Expect a complete recovery to take several months. Most patients have a functional range of motion and adequate strength by 4 to 6 months after surgery. Although it is a slow process, your commitment to rehabilitation is key to a successful outcome.
The majority of patients report improved shoulder strength and less pain after surgery for a torn rotator cuff.
Each surgical repair technique (open, mini-open, and arthroscopic) has similar results in terms of pain relief, improvement in strength and function, and patient satisfaction. Surgeon expertise is more important in achieving satisfactory results than the choice of technique.

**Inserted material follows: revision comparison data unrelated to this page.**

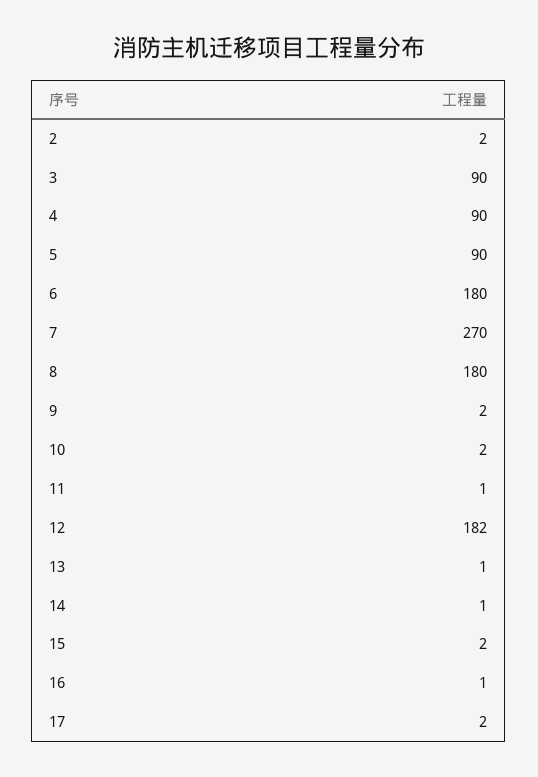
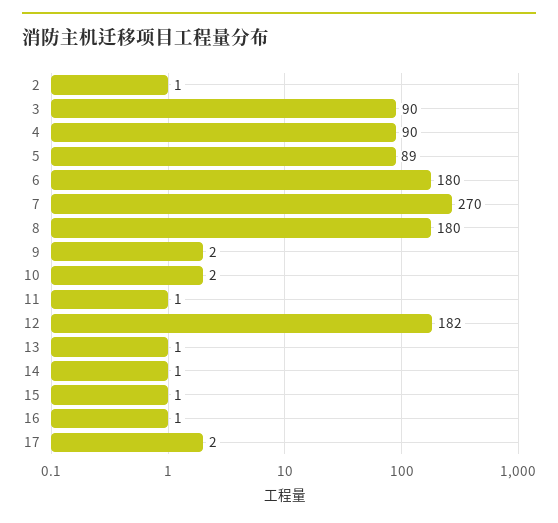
  {
-   "2": 2,
+   "2": 1,
    "3": 90,
    "4": 90,
-   "5": 90,
+   "5": 89,
    "6": 180,
    "7": 270,
    "8": 180,
    "9": 2,
    "10": 2,
    "11": 1,
    "12": 182,
    "13": 1,
    "14": 1,
-   "15": 2,
+   "15": 1,
    "16": 1,
    "17": 2
  }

Factors that can decrease the likelihood of a satisfactory result include:
> Poor tendon/tissue quality
> Large or massive tears
> Poor patient compliance with rehabilitation and restrictions after surgery
> Patient age (older than 65 years)
> Smoking and use of other nicotine products
> Workers’ compensation claims
After rotator cuff surgery, a small percentage of patients experience complications. In addition to the risks of surgery in general, such as blood loss or problems related to anesthesia, complications of rotator cuff surgery may include:
> Nerve injury. This typically involves the nerve that activates your shoulder muscle (deltoid).
> Infection. Patients are given antibiotics during the procedure to lessen the risk for infection. If an infection develops, an additional surgery or prolonged antibiotic treatment may be needed.
> Deltoid detachment. During an open repair, this shoulder muscle is detached to provide better access to the rotator cuff. It is stitched back into place at the end of the procedure. It is very important to protect this area after surgery and during rehabilitation to allow it to heal.
> Stiffness. Early rehabilitation lessens the likelihood of permanent stiffness or loss of motion. Most of the time, stiffness will improve with more aggressive therapy and exercise.
>Tendon re-tear. There is a chance for re-tear following all types of repairs. The larger the tear, the higher the risk of re-tear. Patients who re-tear their tendons usually do not have greater pain or decreased shoulder function. Repeat surgery is needed only if there is severe pain or loss of function.
Many orthopaedic surgeons have begun to use dissolvable anchors. Anchors hold stitches in place in the bone until the repair has healed. Dissolvable anchors are gradually absorbed by the body.
Future developments in the treatment of rotator cuff disease include newer arthroscopic surgical techniques. These allow more secure repairs that may improve the rate of tendon healing.
One of the most exciting areas of research is orthobiologics. These are tissue grafts and injections that promote growth of new tissue in the body and foster healing.